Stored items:
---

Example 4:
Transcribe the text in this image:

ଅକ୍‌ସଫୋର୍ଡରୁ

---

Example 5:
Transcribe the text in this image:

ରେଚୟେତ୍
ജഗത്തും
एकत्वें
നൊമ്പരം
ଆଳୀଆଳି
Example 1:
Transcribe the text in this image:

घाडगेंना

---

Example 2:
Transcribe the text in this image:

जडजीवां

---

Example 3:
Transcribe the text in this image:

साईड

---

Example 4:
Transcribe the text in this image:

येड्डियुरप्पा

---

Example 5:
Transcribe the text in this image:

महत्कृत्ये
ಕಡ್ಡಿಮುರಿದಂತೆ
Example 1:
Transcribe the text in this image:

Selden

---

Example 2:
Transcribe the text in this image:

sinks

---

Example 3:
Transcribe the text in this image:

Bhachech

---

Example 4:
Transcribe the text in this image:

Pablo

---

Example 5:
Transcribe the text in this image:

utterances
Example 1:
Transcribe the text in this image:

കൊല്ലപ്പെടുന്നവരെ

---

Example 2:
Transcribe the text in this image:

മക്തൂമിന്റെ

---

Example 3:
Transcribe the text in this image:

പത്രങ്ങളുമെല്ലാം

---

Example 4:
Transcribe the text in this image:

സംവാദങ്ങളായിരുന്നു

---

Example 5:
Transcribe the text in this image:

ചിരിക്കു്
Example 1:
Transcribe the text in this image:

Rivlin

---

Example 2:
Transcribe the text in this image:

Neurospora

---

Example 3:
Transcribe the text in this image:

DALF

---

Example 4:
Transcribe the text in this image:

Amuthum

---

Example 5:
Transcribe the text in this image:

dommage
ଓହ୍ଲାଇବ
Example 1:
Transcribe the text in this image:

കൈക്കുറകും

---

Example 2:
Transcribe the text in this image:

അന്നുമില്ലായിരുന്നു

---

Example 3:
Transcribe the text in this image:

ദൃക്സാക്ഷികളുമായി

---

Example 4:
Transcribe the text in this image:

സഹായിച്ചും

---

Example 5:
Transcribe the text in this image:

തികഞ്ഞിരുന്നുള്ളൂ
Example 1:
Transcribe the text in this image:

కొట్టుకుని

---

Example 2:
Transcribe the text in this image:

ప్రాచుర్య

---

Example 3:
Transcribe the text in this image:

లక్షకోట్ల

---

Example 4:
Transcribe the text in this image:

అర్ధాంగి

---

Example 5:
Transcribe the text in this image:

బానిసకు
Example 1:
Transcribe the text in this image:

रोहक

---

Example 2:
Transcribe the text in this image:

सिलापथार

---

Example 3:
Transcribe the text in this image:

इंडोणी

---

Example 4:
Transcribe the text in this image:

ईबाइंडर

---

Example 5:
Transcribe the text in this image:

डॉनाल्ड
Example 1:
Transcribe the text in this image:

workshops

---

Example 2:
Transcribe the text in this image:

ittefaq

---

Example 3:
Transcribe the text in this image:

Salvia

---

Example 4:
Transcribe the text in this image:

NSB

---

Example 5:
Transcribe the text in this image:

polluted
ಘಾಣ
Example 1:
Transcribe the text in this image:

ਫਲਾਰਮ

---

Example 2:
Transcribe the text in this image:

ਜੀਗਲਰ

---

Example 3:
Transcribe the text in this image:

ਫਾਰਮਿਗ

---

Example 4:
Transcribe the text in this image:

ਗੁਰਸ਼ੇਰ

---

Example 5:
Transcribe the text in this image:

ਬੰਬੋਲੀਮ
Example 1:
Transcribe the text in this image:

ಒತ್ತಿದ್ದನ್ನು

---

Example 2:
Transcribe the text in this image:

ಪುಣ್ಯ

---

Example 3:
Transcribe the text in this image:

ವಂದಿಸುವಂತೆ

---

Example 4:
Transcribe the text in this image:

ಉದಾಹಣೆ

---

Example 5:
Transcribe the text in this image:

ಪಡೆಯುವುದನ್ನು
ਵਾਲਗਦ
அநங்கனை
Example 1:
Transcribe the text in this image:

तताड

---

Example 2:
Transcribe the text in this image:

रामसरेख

▶ **WORK ITEM**
Write the data out again. Match it exactly.

▶ **EXERCISE OUTPUT**
---

Example 4:
Transcribe the text in this image:

ଅକ୍‌ସଫୋର୍ଡରୁ

---

Example 5:
Transcribe the text in this image:

ରେଚୟେତ୍
ജഗത്തും
एकत्वें
നൊമ്പരം
ଆଳୀଆଳି
Example 1:
Transcribe the text in this image:

घाडगेंना

---

Example 2:
Transcribe the text in this image:

जडजीवां

---

Example 3:
Transcribe the text in this image:

साईड

---

Example 4:
Transcribe the text in this image:

येड्डियुरप्पा

---

Example 5:
Transcribe the text in this image:

महत्कृत्ये
ಕಡ್ಡಿಮುರಿದಂತೆ
Example 1:
Transcribe the text in this image:

Selden

---

Example 2:
Transcribe the text in this image:

sinks

---

Example 3:
Transcribe the text in this image:

Bhachech

---

Example 4:
Transcribe the text in this image:

Pablo

---

Example 5:
Transcribe the text in this image:

utterances
Example 1:
Transcribe the text in this image:

കൊല്ലപ്പെടുന്നവരെ

---

Example 2:
Transcribe the text in this image:

മക്തൂമിന്റെ

---

Example 3:
Transcribe the text in this image:

പത്രങ്ങളുമെല്ലാം

---

Example 4:
Transcribe the text in this image:

സംവാദങ്ങളായിരുന്നു

---

Example 5:
Transcribe the text in this image:

ചിരിക്കു്
Example 1:
Transcribe the text in this image:

Rivlin

---

Example 2:
Transcribe the text in this image:

Neurospora

---

Example 3:
Transcribe the text in this image:

DALF

---

Example 4:
Transcribe the text in this image:

Amuthum

---

Example 5:
Transcribe the text in this image:

dommage
ଓହ୍ଲାଇବ
Example 1:
Transcribe the text in this image:

കൈക്കുറകും

---

Example 2:
Transcribe the text in this image:

അന്നുമില്ലായിരുന്നു

---

Example 3:
Transcribe the text in this image:

ദൃക്സാക്ഷികളുമായി

---

Example 4:
Transcribe the text in this image:

സഹായിച്ചും

---

Example 5:
Transcribe the text in this image:

തികഞ്ഞിരുന്നുള്ളൂ
Example 1:
Transcribe the text in this image:

కొట్టుకుని

---

Example 2:
Transcribe the text in this image:

ప్రాచుర్య

---

Example 3:
Transcribe the text in this image:

లక్షకోట్ల

---

Example 4:
Transcribe the text in this image:

అర్ధాంగి

---

Example 5:
Transcribe the text in this image:

బానిసకు
Example 1:
Transcribe the text in this image:

रोहक

---

Example 2:
Transcribe the text in this image:

सिलापथार

---

Example 3:
Transcribe the text in this image:

इंडोणी

---

Example 4:
Transcribe the text in this image:

ईबाइंडर

---

Example 5:
Transcribe the text in this image:

डॉनाल्ड
Example 1:
Transcribe the text in this image:

workshops

---

Example 2:
Transcribe the text in this image:

ittefaq

---

Example 3:
Transcribe the text in this image:

Salvia

---

Example 4:
Transcribe the text in this image:

NSB

---

Example 5:
Transcribe the text in this image:

polluted
ಘಾಣ
Example 1:
Transcribe the text in this image:

ਫਲਾਰਮ

---

Example 2:
Transcribe the text in this image:

ਜੀਗਲਰ

---

Example 3:
Transcribe the text in this image:

ਫਾਰਮਿਗ

---

Example 4:
Transcribe the text in this image:

ਗੁਰਸ਼ੇਰ

---

Example 5:
Transcribe the text in this image:

ਬੰਬੋਲੀਮ
Example 1:
Transcribe the text in this image:

ಒತ್ತಿದ್ದನ್ನು

---

Example 2:
Transcribe the text in this image:

ಪುಣ್ಯ

---

Example 3:
Transcribe the text in this image:

ವಂದಿಸುವಂತೆ

---

Example 4:
Transcribe the text in this image:

ಉದಾಹಣೆ

---

Example 5:
Transcribe the text in this image:

ಪಡೆಯುವುದನ್ನು
ਵਾਲਗਦ
அநங்கனை
Example 1:
Transcribe the text in this image:

तताड

---

Example 2:
Transcribe the text in this image:

रामसरेख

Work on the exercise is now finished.